In September, there is a festival in Gene Autry, Oklahoma, which changed its name from Berwyn after he purchased a ranch there at the height of his fame. He came to that town on Nov. 16, 1941 to celebrate the name change. But just three weeks later, World War II started and he enlisted. Afterward, he sold the ranch but the town kept the name.
And also in September, this year’s Walk of Fame Music Festival and Induction in Richmond, Ind., will be dedicated to Autry. Very early in his career, he recorded for the city’s Gennett Records, a now-defunct but historic record label whose heritage city leaders want to promote.
Born in rural Tioga, Texas, Autry first found fame as a singer and performer on Chicago’s WLS Barn Dance radio show, branching out in the 1930s to movies while still keeping active in radio, recordings and personal appearances. He later became the owner of the California Angels based in Orange County.

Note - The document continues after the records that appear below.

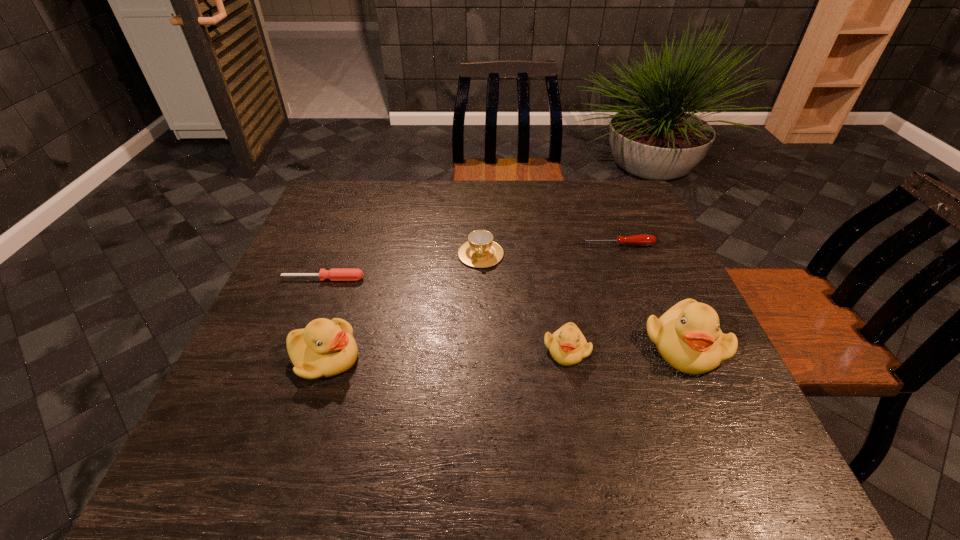
Locate an element on the screen. The width and height of the screenshot is (960, 540). vacant space located at the face of the second tallest object is located at coordinates (491, 357).

The image size is (960, 540). I want to click on vacant position located at the face of the third object from right to left, so click(575, 397).

At what (x,y) coordinates should I click in order to perform the action: click on free space located at the face of the rightmost duckling. Please return your answer as a coordinate pair (x, y). The image size is (960, 540). Looking at the image, I should click on (708, 399).

Find the location of a particular element. vacant area situated 0.080m with the handle on the side of the fourth tallest object is located at coordinates (481, 290).

Find the location of a particular element. The width and height of the screenshot is (960, 540). free space located 0.220m on the front of the left screwdriver is located at coordinates (295, 352).

The width and height of the screenshot is (960, 540). I want to click on vacant space located 0.310m on the back of the farther screwdriver, so click(594, 185).

Locate an element on the screen. The width and height of the screenshot is (960, 540). duckling located in the left edge section of the desktop is located at coordinates (325, 348).

The height and width of the screenshot is (540, 960). What are the coordinates of `screwdriver at the left edge` in the screenshot? It's located at (335, 274).

What are the coordinates of `duckling located at the right edge` in the screenshot? It's located at (688, 337).

Identify the location of screwdriver that is positioned at the right edge. The image size is (960, 540). (641, 240).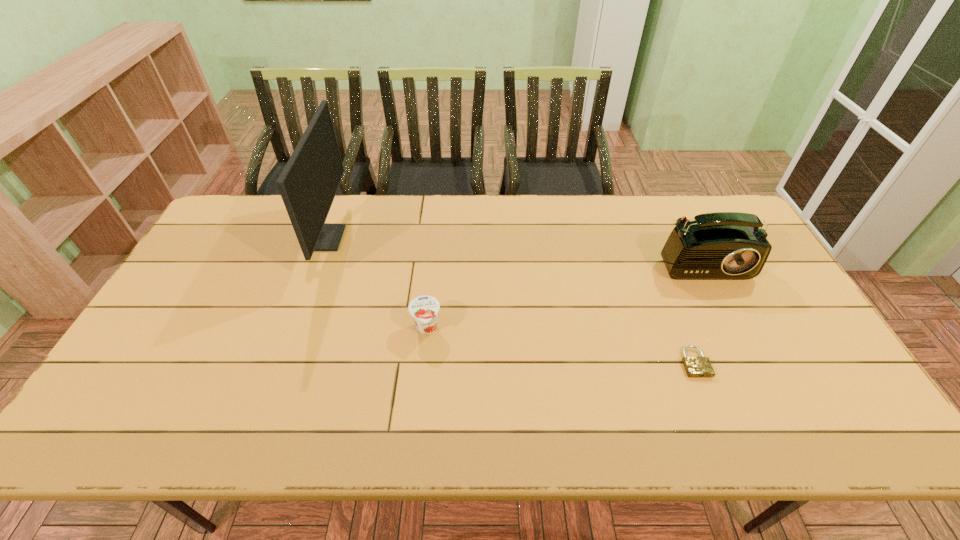
Find the location of a particular element. Image resolution: width=960 pixels, height=540 pixels. free spot between the third shortest object and the nearest object is located at coordinates (696, 306).

At what (x,y) coordinates should I click in order to perform the action: click on blank region between the radio receiver and the shortest object. Please return your answer as a coordinate pair (x, y). The image size is (960, 540). Looking at the image, I should click on (696, 306).

Where is `vacant point located between the shortest object and the yogurt`? The image size is (960, 540). vacant point located between the shortest object and the yogurt is located at coordinates (561, 346).

You are a GUI agent. You are given a task and a screenshot of the screen. Output one action in this format:
    pyautogui.click(x=<x>, y=<y>)
    Task: Click on the free area in between the padlock and the radio receiver
    The image size is (960, 540).
    Given the screenshot: What is the action you would take?
    pyautogui.click(x=696, y=306)

The height and width of the screenshot is (540, 960). Find the location of `free spot between the second nearest object and the leftmost object`. free spot between the second nearest object and the leftmost object is located at coordinates (376, 284).

Locate an element on the screen. vacant area between the third object from right to left and the leftmost object is located at coordinates (376, 284).

This screenshot has width=960, height=540. Find the location of `free area in between the radio receiver and the computer monitor`. free area in between the radio receiver and the computer monitor is located at coordinates (512, 244).

I want to click on vacant point located between the second tallest object and the shortest object, so click(x=696, y=306).

The width and height of the screenshot is (960, 540). Find the location of `vacant region between the second object from left to right and the tallest object`. vacant region between the second object from left to right and the tallest object is located at coordinates (376, 284).

Select which object is the closest to the nearest object. Please provide its 2D coordinates. Your answer should be formatted as a tuple, i.e. [(x, y)], where the tuple contains the x and y coordinates of a point satisfying the conditions above.

[(723, 245)]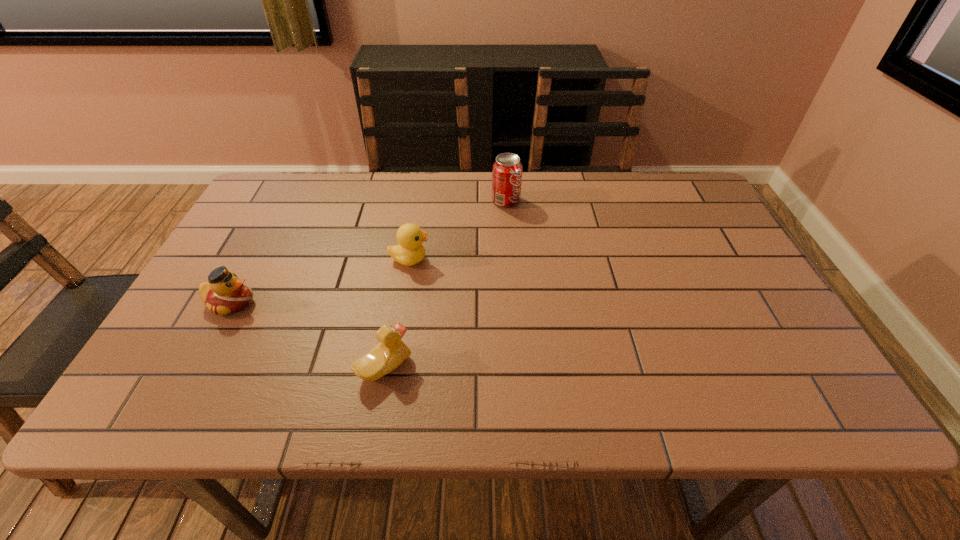
You are a GUI agent. You are given a task and a screenshot of the screen. Output one action in this format:
    pyautogui.click(x=<x>, y=<y>)
    Task: Click on the object that is the third closest one to the leftmost duck
    
    Given the screenshot: What is the action you would take?
    click(x=507, y=169)

Find the location of a particular element. This screenshot has width=960, height=540. object that is the second closest to the nearest object is located at coordinates (225, 293).

Locate an element on the screen. This screenshot has height=540, width=960. duck that can be found as the closest to the nearest object is located at coordinates (410, 251).

Where is `the closest duck to the nearest duck`? This screenshot has height=540, width=960. the closest duck to the nearest duck is located at coordinates (410, 251).

Locate an element on the screen. The width and height of the screenshot is (960, 540). vacant space that satisfies the following two spatial constraints: 1. on the front side of the rightmost object; 2. on the face of the third farthest object is located at coordinates (514, 302).

Find the location of a particular element. The width and height of the screenshot is (960, 540). vacant space that satisfies the following two spatial constraints: 1. on the front side of the tallest object; 2. on the face of the second farthest duck is located at coordinates (514, 302).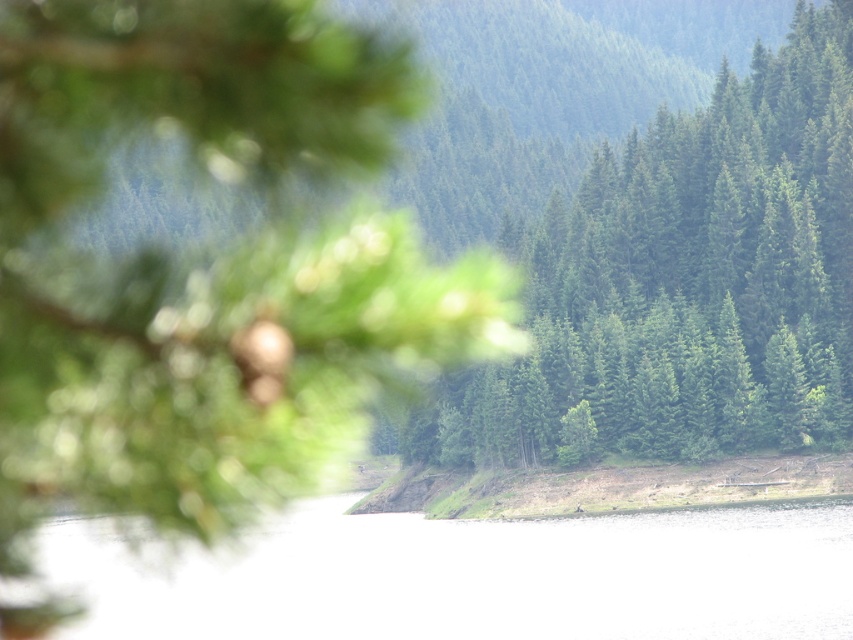
Question: Can you confirm if green matte tree at center is positioned below clear water at center?

Choices:
 (A) yes
 (B) no

Answer: (B)

Question: Which object is farther from the camera taking this photo?

Choices:
 (A) clear water at center
 (B) green matte tree at center

Answer: (B)

Question: Which object is farther from the camera taking this photo?

Choices:
 (A) green matte tree at center
 (B) clear water at center

Answer: (A)

Question: In this image, where is green matte tree at center located relative to clear water at center?

Choices:
 (A) below
 (B) above

Answer: (B)

Question: Does green matte tree at center have a smaller size compared to clear water at center?

Choices:
 (A) yes
 (B) no

Answer: (B)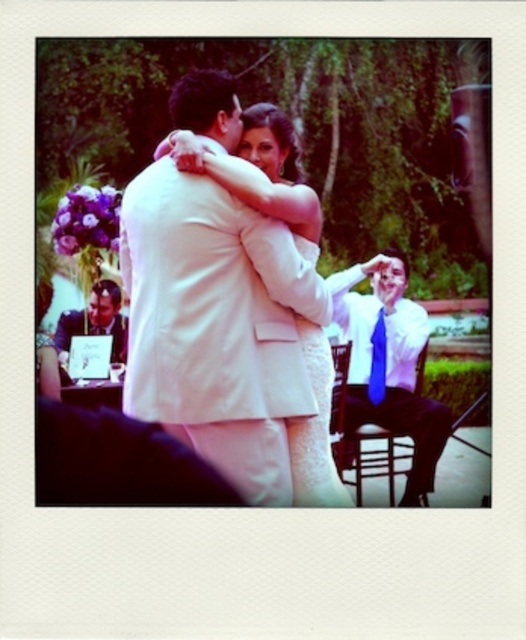
Question: Which point is closer to the camera?

Choices:
 (A) matte white suit at left
 (B) blue silk tie at right

Answer: (B)

Question: Among these points, which one is nearest to the camera?

Choices:
 (A) (369, 381)
 (B) (106, 317)

Answer: (A)

Question: Does white satin dress at center appear over blue satin tie at right?

Choices:
 (A) yes
 (B) no

Answer: (A)

Question: Is white satin dress at center above white textured dress at center?

Choices:
 (A) no
 (B) yes

Answer: (B)

Question: Which of the following is the farthest from the observer?

Choices:
 (A) (99, 282)
 (B) (326, 339)

Answer: (A)

Question: Considering the relative positions of white satin dress at center and blue satin tie at right in the image provided, where is white satin dress at center located with respect to blue satin tie at right?

Choices:
 (A) above
 (B) below

Answer: (A)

“He always put across this man-of-the-people, everyman vibe that people picked up on,” says Holly George-Warren, author of the Autry biography “Public Cowboy No. 1” and a past attendee at Kenton’s festival, in a phone interview.
“And during the Great Depression, someone with that reassuring presence, who had become successful but still had a plainspoken and conversant tone, really got to people.”